我正在尝试释放分配给CString
的内存并使用ctypes传递给Python。但是,Python崩溃了一个malloc错误:
python(30068,0x7fff73f79000) malloc: *** error for object 0x103be2490: pointer being freed was not allocated
以下是我用来将指针传递给ctypes的Rust函数:
#[repr(C)]
pub struct Array {
pub data: *const c_void,
pub len: libc::size_t,
}
// Build &mut[[f64; 2]] from an Array, so it can be dropped
impl<'a> From<Array> for &'a mut [[f64; 2]] {
fn from(arr: Array) -> Self {
unsafe { slice::from_raw_parts_mut(arr.data as *mut [f64; 2], arr.len) }
}
}
// Build an Array from a Vec, so it can be leaked across the FFI boundary
impl<T> From<Vec<T>> for Array {
fn from(vec: Vec<T>) -> Self {
let array = Array {
data: vec.as_ptr() as *const libc::c_void,
len: vec.len() as libc::size_t,
};
mem::forget(vec);
array
}
}
// Build a Vec from an Array, so it can be dropped
impl From<Array> for Vec<[f64; 2]> {
fn from(arr: Array) -> Self {
unsafe { Vec::from_raw_parts(arr.data as *mut [f64; 2], arr.len, arr.len) }
}
}
// Decode an Array into a Polyline
impl From<Array> for String {
fn from(incoming: Array) -> String {
let result: String = match encode_coordinates(&incoming.into(), 5) {
Ok(res) => res,
// we don't need to adapt the error
Err(res) => res
};
result
}
}
#[no_mangle]
pub extern "C" fn encode_coordinates_ffi(coords: Array) -> *mut c_char {
let s: String = coords.into();
CString::new(s).unwrap().into_raw()
}
我用它来释放指针,当它被Python返回时
pub extern "C" fn drop_cstring(p: *mut c_char) {
unsafe { CString::from_raw(p) };
}
我正在用Python函数将指针转换为str
:
def char_array_to_string(res, _func, _args):
""" restype is c_void_p to prevent automatic conversion to str
which loses pointer access
"""
converted = cast(res, c_char_p)
result = converted.value
drop_cstring(converted)
return result
我正在使用Python函数生成Array
结构以传递给Rust:
class _FFIArray(Structure):
"""
Convert sequence of float lists to a C-compatible void array
example: [[1.0, 2.0], [3.0, 4.0]]
"""
_fields_ = [("data", c_void_p),
("len", c_size_t)]
@classmethod
def from_param(cls, seq):
""" Allow implicit conversions """
return seq if isinstance(seq, cls) else cls(seq)
def __init__(self, seq, data_type = c_double):
arr = ((c_double * 2) * len(seq))()
for i, member in enumerate(seq):
arr[i][0] = member[0]
arr[i][1] = member[1]
self.data = cast(arr, c_void_p)
self.len = len(seq)
argtype
和restype
定义:
encode_coordinates = lib.encode_coordinates_ffi
encode_coordinates.argtypes = (_FFIArray,)
encode_coordinates.restype = c_void_p
encode_coordinates.errcheck = char_array_to_string
drop_cstring = lib.drop_cstring
drop_cstring.argtypes = (c_char_p,)
drop_cstring.restype = None
我倾向于认为它不是Rust函数,因为dylib崩溃会导致段错(并且FFI测试在Rust端传递)。

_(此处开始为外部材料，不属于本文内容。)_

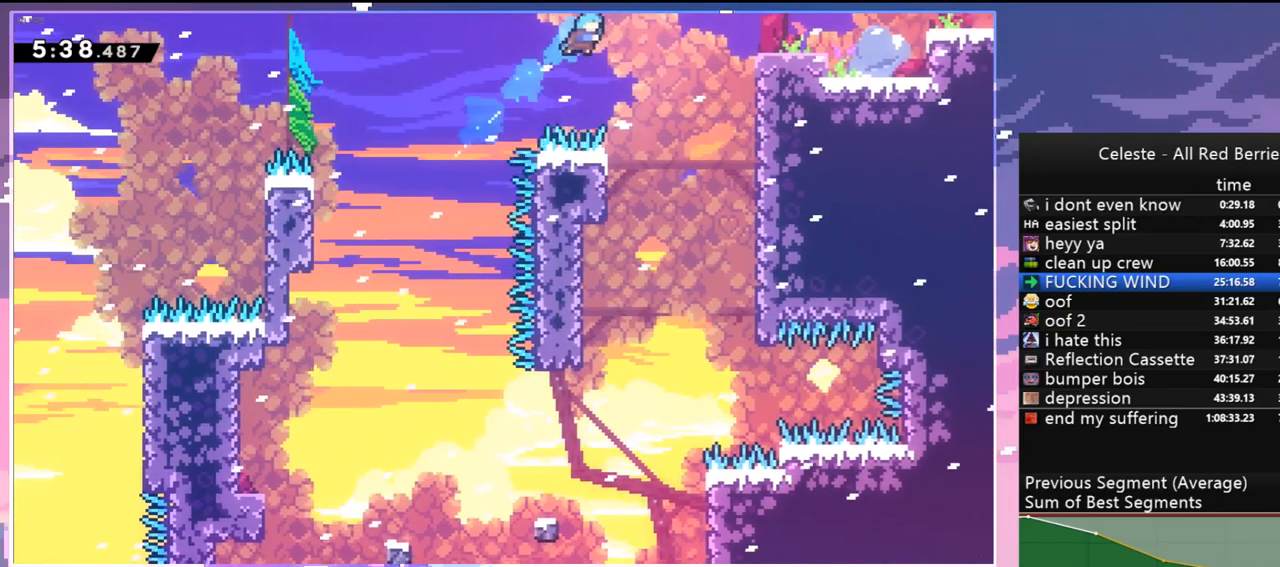
{"keys": ["grab", "jump", "right", "up"], "events": [[483, "jump", "down"]]}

在调用FFI函数之后,我还可以继续使用Python中的其他操作 - 当进程退出时会发生malloc错误。
答案 0 :(得分:2)
我认为代码的Rust端承担了数据的所有权,并在进程退出时尝试解除分配数据,因此不应该责怪Python代码。作为证明,以下调用encode_coordinates_ffi
和drop_cstring
的C代码也会导致分段错误。
#include <stdio.h>
#include <stdlib.h>
#include <stdint.h>
typedef struct {
double longitude;
double latitude;
} coord_t;
typedef struct {
coord_t * data;
size_t count;
} points_t;
char * encode_coordinates_ffi(points_t points);
void drop_cstring(void * str);
int main(void)
{
points_t data;
coord_t * points;
char * res;
data.data = malloc(sizeof(coord_t) * 2);
data.count = 2;
points = (coord_t *)data.data;
points[0].latitude = 1.0;
points[0].longitude = 2.0;
points[1].latitude = 3.0;
points[1].longitude = 4.0;
res = encode_coordinates_ffi(data);
printf("%s\n", res);
free(data.data);
drop_cstring(res);
return 0;
}
valgrind -v
提供以下信息
Invalid free() / delete / delete[] / realloc()

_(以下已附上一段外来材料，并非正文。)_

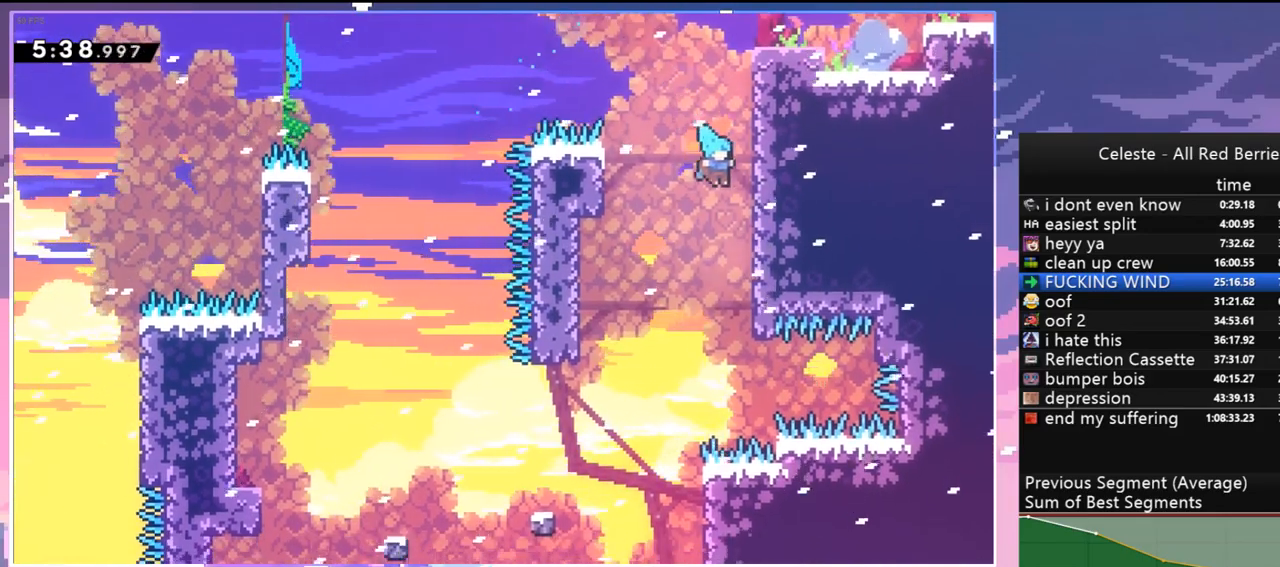
{"keys": ["grab", "jump", "right", "up"], "events": [[183, "jump", "up"], [217, "jump", "down"], [417, "jump", "up"], [450, "jump", "down"]]}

at 0x4C2CDFB: free (in /usr/lib/valgrind/vgpreload_memcheck-amd64-linux.so)
by 0x4007EB: main (in /tmp/rusti/a.out)
Address 0x5ea8040 is 0 bytes inside a block of size 32 free'd
at 0x4C2CDFB: free (in /usr/lib/valgrind/vgpreload_memcheck-amd64-linux.so)
by 0x4EE7FB4: alloc::heap::deallocate::h74ff05db8ae4652e (heap.rs:113)
by 0x4EE7F52: _$LT$alloc..raw_vec..RawVec$LT$T$GT$$u20$as$u20$std..ops..Drop$GT$::drop::ha72c57f32dae0328 (raw_vec.rs:567)
by 0x4EE7E5D: alloc..raw_vec..RawVec$LT$$u5b$f64$u3b$$u20$2$u5d$$GT$::drop.6367::h05166e3a96ef1f41 (in /tmp/rusti/polyline_ffi/target/debug/libpolyline_ffi.so)
by 0x4EE7E45: std..vec..Vec$LT$$u5b$f64$u3b$$u20$2$u5d$$GT$::drop_contents.6364::h68f73d9e22af548c (in /tmp/rusti/polyline_ffi/target/debug/libpolyline_ffi.so)
by 0x4EE7C69: std..vec..Vec$LT$$u5b$f64$u3b$$u20$2$u5d$$GT$::drop.6314::h68f73d9e22af548c (in /tmp/rusti/polyline_ffi/target/debug/libpolyline_ffi.so)
by 0x4EE7B9B: polyline_ffi::_$LT$impl$u20$std..convert..From$LT$Array$GT$$u20$for$u20$std..string..String$GT$::from::h3b597d62ca6eb863 (lib.rs:46)
by 0x4EE84D9: _$LT$T$u20$as$u20$std..convert..Into$LT$U$GT$$GT$::into::h996bdd9d6ba87f7b (convert.rs:209)
by 0x4EE83EB: encode_coordinates_ffi (lib.rs:57)
by 0x4007D8: main (in /tmp/rusti/a.out)
Block was alloc'd at
at 0x4C2BBCF: malloc (in /usr/lib/valgrind/vgpreload_memcheck-amd64-linux.so)
by 0x400795: main (in /tmp/rusti/a.out)
如果遗漏了free(data.data)
,程序就会在没有分段错误的情况下完成,并且valgrind没有发现任何内存泄漏。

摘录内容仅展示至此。